Like in most things with programming, there’s a layer of abstraction above GenServers, and it’ll be preferable to use the abstraction. In this case, it’s called GenStage.
GenStage has three flavors of GenServers: Producers, ProducerConsumers, and Consumers. If I have communicated clearly, it should be evident how these relate to ETL. A producer can be programmed to pull data from a source. A ProducerConsumer is what you’d use to make a transformer. The Consumer would then take the transformed data and place it into its destination. The out-of-the-box features you get from GenStage are a set way to have the stages talk to each other and back-pressure.
Broadway and Flow
But wait, there’s more! There are two packages built on top of GenStage, Broadway, and Flow. We’ll cover them briefly here and in more detail in their own post as a comparison of their capabilities.
Flow is much simpler but also much easier to use! Under the hood, it is generating GenStage stages on the fly. So all you have to do is use the API, which is similar to Enum or Stream. Here’s a very brief example.
|> Flow.map(&(&1 * 2))
Amazingly simple right? Now, this example is definitely using a sledgehammer to crack a nut. But it doesn’t take much complexity for it to start benchmarking much better than the single-threaded equivalent.
Broadway is built on top of GenStage and offers several more features, such as acknowledgments, batching, fault-tolerance, graceful shutdowns, etc. One of its best features is pre-built producers for some of the most popular sources such as RabbitMQ or Kafka.
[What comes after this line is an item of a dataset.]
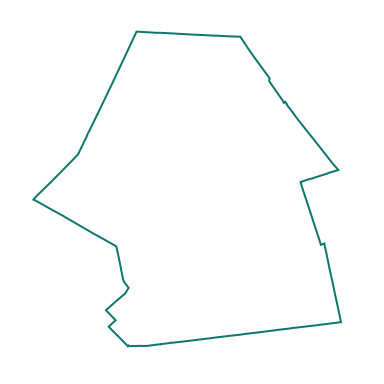 Sandra, Timis, Romania (Albers equal-area conic projection), rotated 274°
{"feature_id": "2599482B18358712742029", "entity_name": "Sandra", "entity_type": "district", "adm_level": 2, "iso_a3": "ROU", "parent_name": "Romania", "parent_adm1": "Timis", "projection": "albers", "projection_center": [20.888, 45.925], "detail": "fine", "context": "isolated", "style": "outline", "palette": "teal", "viewbox_px": 384, "rotation_deg": 274, "n_neighbors": 0, "source": "geoboundaries", "source_scale": "gbopen_adm2", "svg_char_len": 2881}
<svg xmlns="http://www.w3.org/2000/svg" viewBox="0 0 384 384"><g transform="rotate(274 192 192)"><path d="M149.5,327.6L149.8,327.6L148.3,324.3L155.1,321.6L159.7,319.7L165.9,317.2L171.0,315.1L178.2,312.2L185.1,309.4L189.8,307.5L195.1,305.3L202.1,302.4L209.4,299.6L209.5,299.6L211.9,305.4L212.7,307.0L213.2,309.2L215.6,315.0L217.5,319.8L220.1,326.2L220.8,327.5L222.2,331.3L224.1,336.4L226.7,333.9L229.5,331.1L232.3,328.4L238.9,322.5L242.9,318.9L249.5,312.9L254.0,308.8L258.3,304.8L263.1,300.4L270.4,293.8L276.2,288.6L276.4,288.7L283.7,282.2L285.2,281.0L285.9,280.5L286.1,280.6L288.5,278.6L287.4,277.4L289.8,275.9L293.4,273.0L298.7,268.7L304.5,264.0L307.4,261.7L308.1,261.3L308.9,261.1L309.7,261.3L310.3,261.5L310.8,261.5L311.8,260.7L317.1,256.2L323.6,250.7L329.4,245.8L332.6,243.2L339.4,237.7L347.1,231.8L350.1,229.5L350.3,229.4L350.2,227.6L349.9,218.1L349.8,214.2L349.7,207.2L349.6,204.2L349.4,197.1L349.4,194.2L349.2,186.8L349.1,183.8L349.0,176.0L349.0,174.7L348.9,170.0L348.9,165.0L348.8,162.4L348.7,154.5L348.6,149.5L348.3,144.9L348.3,141.3L348.2,134.4L348.2,130.5L348.1,125.5L324.0,116.2L306.7,109.5L303.7,108.3L295.4,105.1L269.3,94.8L253.0,88.2L251.5,87.6L241.1,83.3L240.6,83.3L230.1,79.1L221.6,75.7L213.8,69.2L207.5,63.8L203.1,60.1L199.0,56.5L192.8,51.2L186.5,45.6L182.0,41.6L179.6,39.4L173.7,34.5L173.3,34.3L172.5,36.5L169.4,43.2L167.4,47.3L164.2,54.2L160.3,62.7L159.4,64.7L159.1,65.4L158.1,67.0L156.0,71.4L153.3,77.1L152.2,79.2L148.1,87.5L145.6,92.6L143.2,97.6L141.8,100.6L138.1,108.6L136.7,111.5L134.8,115.3L132.8,119.8L132.6,120.1L132.4,120.2L132.0,120.3L127.7,121.7L123.7,122.9L118.9,124.2L116.1,125.0L111.0,126.4L105.9,127.7L103.0,128.5L101.7,128.9L100.5,129.2L99.9,129.4L98.4,130.1L97.6,130.5L97.2,130.8L93.9,133.8L92.7,134.8L91.9,135.5L89.7,134.3L86.2,132.4L85.5,131.8L83.0,129.2L78.6,124.7L74.5,120.7L69.7,116.0L68.1,114.4L66.8,115.8L64.3,118.7L62.3,120.8L60.1,123.4L58.7,124.8L55.5,121.7L51.8,118.3L50.1,120.3L49.1,121.2L41.3,130.3L35.3,137.0L33.7,138.8L33.9,139.0L33.7,139.0L34.1,142.7L34.3,144.5L34.3,145.8L34.4,146.8L34.7,148.4L34.7,148.8L34.9,151.0L35.1,154.8L35.3,157.2L35.4,158.2L35.6,159.4L36.0,161.1L36.6,164.1L36.9,165.6L37.6,169.2L38.0,171.2L37.8,171.5L38.1,171.8L38.4,173.2L39.6,179.5L40.0,181.2L40.1,181.9L40.5,182.2L40.2,182.8L40.6,185.0L41.4,188.9L42.5,195.2L42.9,197.3L43.8,202.0L44.4,204.8L45.4,210.0L45.9,212.9L47.0,218.3L47.5,221.0L48.3,224.9L48.9,227.8L49.2,229.2L50.1,234.0L50.4,235.9L51.0,238.9L51.7,242.7L52.4,246.6L53.3,251.2L53.9,253.9L54.5,257.1L55.3,261.2L56.1,265.6L56.8,269.1L58.1,275.6L58.9,279.7L59.4,282.3L60.5,287.6L60.8,289.1L62.2,296.6L63.2,301.4L63.7,304.0L64.9,310.5L65.2,311.9L66.5,318.8L67.7,325.5L68.7,330.3L70.0,336.8L70.3,338.3L71.6,344.9L72.4,348.7L72.5,349.7L80.2,347.6L88.4,345.2L93.5,343.7L102.0,341.2L110.1,339.0L119.7,336.1L126.3,334.2L139.7,330.5L149.5,327.6Z" fill="none" stroke="#0f766e" stroke-width="2"/></g></svg>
Unfortunately, using it is too complex of a process to write here with any amount of succinctness. I’m planning on writing a post for examples of all of these libraries in the future, but in the meantime, you can find the documentation at www.hexdocs.pm/broadway.
I have an awful truth to tell you now. It’s good to build things yourself to understand how things work, but in a business context, it’s better to just implement out-of-the-box solutions. Just save yourself the trouble of debugging your own code and just use Oban.
Oban stores jobs in a database and has independent workers for each job type. Yes, it means data storage overhead and a slight processing delay as your worker needs to fetch the job, but the persistence even during catastrophic failure and the decoupling of worker logic from job management logic more than makes up for it. There are many more reasons why it’s better, but I’ll just stick to the most important two. It’s easy, and it’s scalable.
Here is how I would break down “when to use what”:
Flow – When you just need to optimize one or two functions that are using Enum and Stream already.
Broadway – When you’re optimizing an ETL pipeline, and you really have stretched Oban to its max. Reach for it when you need to overhaul and optimize something for sheer speed.
Oban – All other times.
I hope this article has been enjoyable and insightful. Go now and build some cool things!